__Document passage__:

○ ○ ○ ○ ○

Another important factor to consider is that up to 40% of nerve fiber loss can occur before a patient may experience any symptoms of visual field loss. For this reason, visual field examinations alone should not be used to determine whether or not a patient has an elevated IOP or has sustained glaucomatous damage.
If a difference of 3 mmHg or more is noted between the two eyes, there should be an increased suspicion for the presence of glaucoma. Physicians should expect approximately 10% variation between individual measurements, and thus should repeat measurements over at least two to three occasions before deciding on the plan for treatment.
The goal of treatment of open-angle glaucoma is to reduce IOP before or to prevent the progression of, vision loss. Most commonly used drug classes for treating open-angle glaucoma include alpha-agonists, beta-blockers, carbonic anhydrase inhibitors, miotics, and prostaglandin analogs. Debate exists over the optimal time to initiate treatment of Open-angle glaucoma with some physicians initiating treatment of IOP once it reaches above only 21 mmHg, and others reserving treatment either until there is evidence of optic nerve damage or if the patient is at high risk of damage or progression of open-angle glaucoma. Many physicians may also delay treatment with medications due to the high cost, toxic side effects or reactions, patient noncompliance, or inconvenience of use.
Treatment should be initiated if signs of damage as a result of open-angle glaucoma are evident (e.g., disc hemorrhage, nerve fiber layer defects, asymmetric cupping, vertical ovalization or notching of the cup) or if symptoms of elevated IOP are present (e.g., halos, blurred vision, pain, IOP consistently above 28 mmHg to 30mmHg) due to the high risk of optic nerve damage in the setting of elevated IOP. It may be helpful to begin treatment with medications only in one eye, to assess effectiveness and side effects of chosen medications before treating both eyes.
A goal IOP should be set individually for each patient, depending on risk factors. Most sources suggest a 20% to 25% reduction of IOP should be the initial goal of treatment. Additional sources suggest a reduction of IOP by 20% to 30%, if only minimal risk factors are present, reduction by 30% to 40% if a moderate number of risk factors are present, and a reduction of 40% to 60% if a patient has significantly elevated IOP and many risk factors. Regardless of the regimen, the target IOP should occasionally be re-evaluated to determine whether sufficient improvements have been achieved. Follow-up should also be scheduled based on the level of success in IOP reduction between visits (e.g., more frequent follow-up with slower progression in treatment response).
Overall, treatment should be individualized, taking into consideration the risk factors, systemic complications of medication use, the patient’s life expectancy, medical history, concomitant conditions, and the patient’s desire to receive treatment.
If IOP worsens while the patient is on the maximum tolerated medical therapy (varies between individuals and may be a combination of more than one drug from one or multiple classes), surgery (e.g., trabeculoplasty, drainage implant surgery, ciliary body ablation or deep sclerectomy/viscocanalostomy) may be warranted.

○ ○ ○ ○ ○

__Data excerpt__:
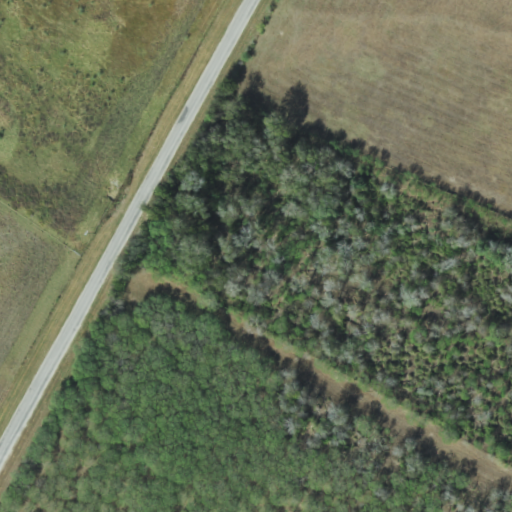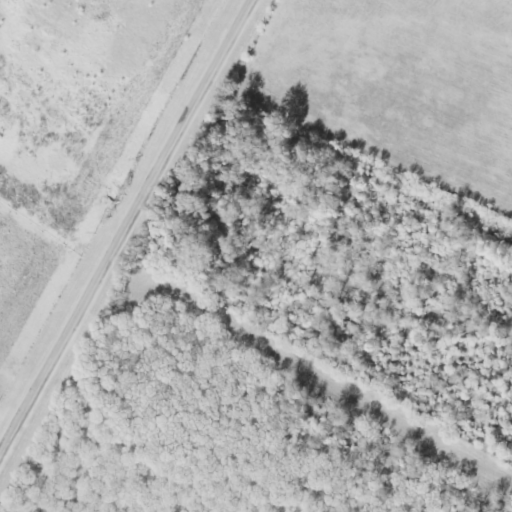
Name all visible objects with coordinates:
road: (127, 228)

○ ○ ○ ○ ○

__Problem details__:
Answer these from the glaucoma passage:
1. How much nerve fiber loss can occur before a patient may notice symptoms of visual field loss?
2. What difference in pressure between the two eyes should raise suspicion of glaucoma?
3. What initial reduction of IOP do most sources suggest as the goal of treatment?

__Answer to this task__:
1. Up to 40%.
2. 3 mmHg or more.
3. A reduction of 20% to 25%.